His principal collaborators on the album have a history of recording and/or touring with Sam. James Keay on piano, Joshua Green on percussion and Misha Mullov-Abbado on double bass. Along with producer and electric guitarist Bernard Butler, they were the core of the team that recorded Sam’s previous album, Old Wow. A further essential component is added to songdreaming by violinist Jo O’Keefe. The album’s press release identifies other, more exotic but anonymous contributions, the multi-stringed Arabian qanun, a nyckelharpa, the keyed fiddle from Sweden, and the small pipes. The PR then leaves the attentive listener guessing by adding “and more”. But, as ever, at the heart of all the tracks is Sam’s rich, powerful voice, joined for one notable track by Trans Voices a London based transgender choir.
The album opens with Bushes and Briars, a song title from the English tradition that will be familiar to many. Indeed, the opening two lines could belong to an arrangement of that song, while more heavily percussive, nonetheless recognisable. But that similarity soon changes as Sam’s lyrics expound a tale not of a young girl’s unrequited love but of the increasingly parlous state of the natural world. As the lyrics explore the dark consequences of our neglect of the environment, the song’s arrangement builds and builds in volume, complexity and shear sonic audacity. If Sam’s aim is to wake up the listener, alerting them to the catastrophe that awaits our planet, the climax of this opening track could at least achieve that in a literal sense, no one is likely to sleep through it.
The following track, Meeting is a Pleasant Place, opens quietly with Sam’s vocal nod to the song’s distant cousin, Courting is a Pleasure. In contrast with the agitated gloom of the previous track, “Meeting” is more about reminding us of the pleasure that strolling in the countryside can bring, especially when accompanied by a significant other. For this stroll, though, Sam is accompanied, initially, by a calming beat from Tom Toms. Eventually, the choir adds its voices along with electric guitar, the voices later engaging with Sam’s lyrics in a very effective question-and-answer style.

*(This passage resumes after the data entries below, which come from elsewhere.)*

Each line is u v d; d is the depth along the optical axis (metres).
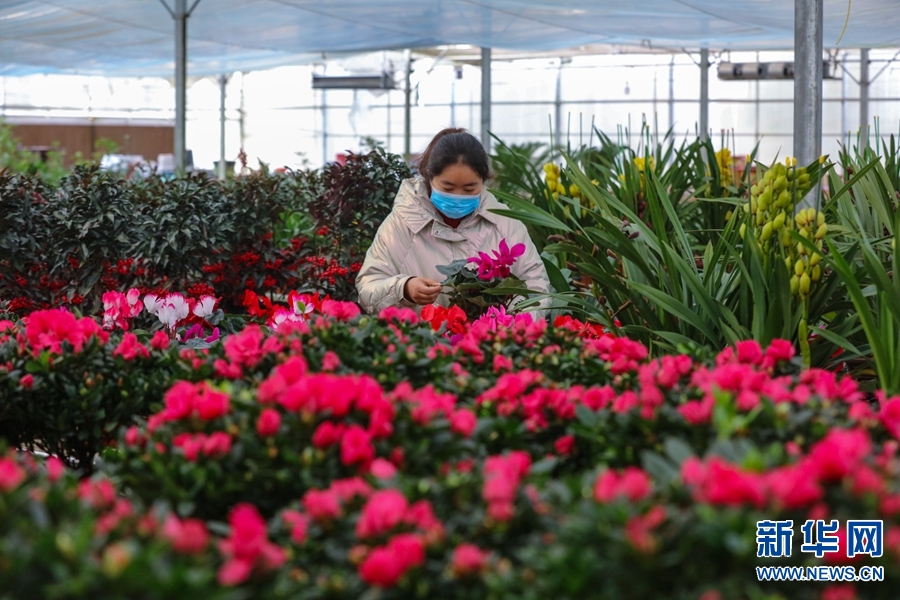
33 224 4.93
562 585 1.17
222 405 1.68
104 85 23.19
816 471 1.28
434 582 1.24
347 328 2.28
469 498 1.40
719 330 2.75
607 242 3.10
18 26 11.31
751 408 1.65
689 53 19.88
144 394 2.22
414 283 3.11
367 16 10.71
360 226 5.30
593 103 22.12
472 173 3.29
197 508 1.57
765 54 21.23
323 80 19.81
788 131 21.42
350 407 1.65
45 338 2.27
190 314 3.29
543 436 1.84
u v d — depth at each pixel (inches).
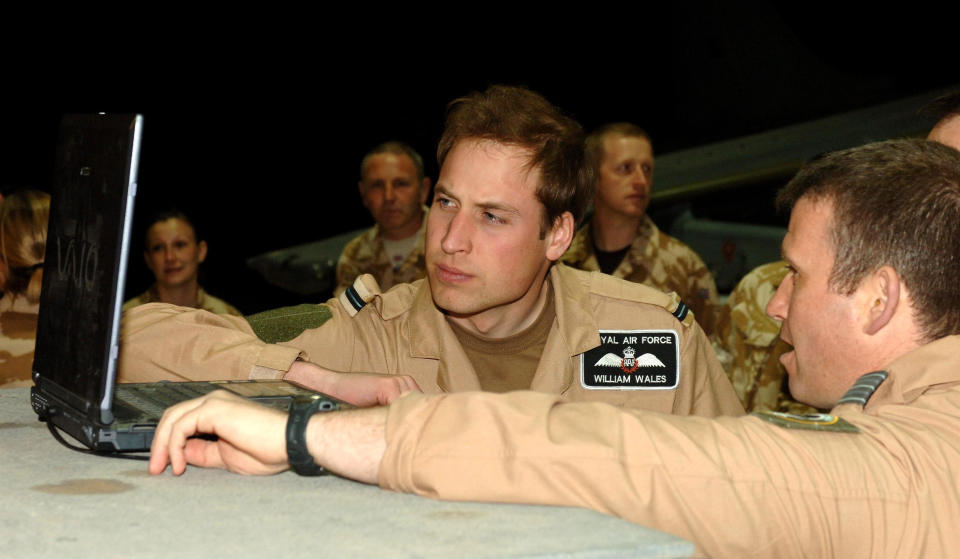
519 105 58.5
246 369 56.7
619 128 137.5
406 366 63.6
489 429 36.7
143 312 61.2
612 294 67.0
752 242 195.9
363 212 273.6
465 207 57.5
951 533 36.5
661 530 35.6
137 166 40.3
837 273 42.3
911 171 41.7
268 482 38.7
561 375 63.3
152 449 39.7
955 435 38.5
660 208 211.9
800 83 244.5
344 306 65.9
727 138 241.3
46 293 50.0
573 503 35.8
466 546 31.6
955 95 67.3
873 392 40.5
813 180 43.6
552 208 58.9
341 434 37.6
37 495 36.7
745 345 111.2
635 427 36.7
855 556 36.5
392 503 36.0
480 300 58.1
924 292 41.3
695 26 257.1
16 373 92.6
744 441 36.7
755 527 35.5
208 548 31.4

It’s easy enough to pick out recurrent themes, both instrumentally and lyrically, in the ten songs that make up this album. Instrumentality, Sam repeatedly interposes calm with passages of frenetic, threatening intensity, his lyrics then forging links to the battle that needs to be fought to protect the natural world. Sam makes no bones about his mission. His challenge is to ensure that the consequences of complacency in the face of climate change, combined with a wider lack of respect for the natural environment, are spelt out to anyone who will listen. His work as a folk song collector made him certain that the connection he feels between folk song and the natural world arises as a consequence of a wider truth. In his own words, “Those people who are and were singing the old songs here at home were also looking after the land. When we stop singing to the land, the land stops singing back.”
There’s no mistaking the rallying call that songdreaming represents but that call rings out from music that demands to be explored in its own right. At its foundation is the enthralling combination of drumming and double bass that Joshua and Mishra develop. The opening few bars of tracks tend to provide the best opportunities to enjoy their interplay, free of competition from other instruments. But it is ubiquitous, frequently along with James’ piano, setting a structure for the melody instruments to explore. Of these, Jo’s violin is most often heard, ranging from gently melodic to screamingly intense, sometimes in the same track.
Having largely treated vocal and instrumental aspects separately, it’s worthwhile to bring them back together. The album pleases on so many levels, the pleasure building with each listen, letting the significance of the stories told by the lyrics build in your mind while powerful arrangements do what music does best, evoking emotional response after emotional response.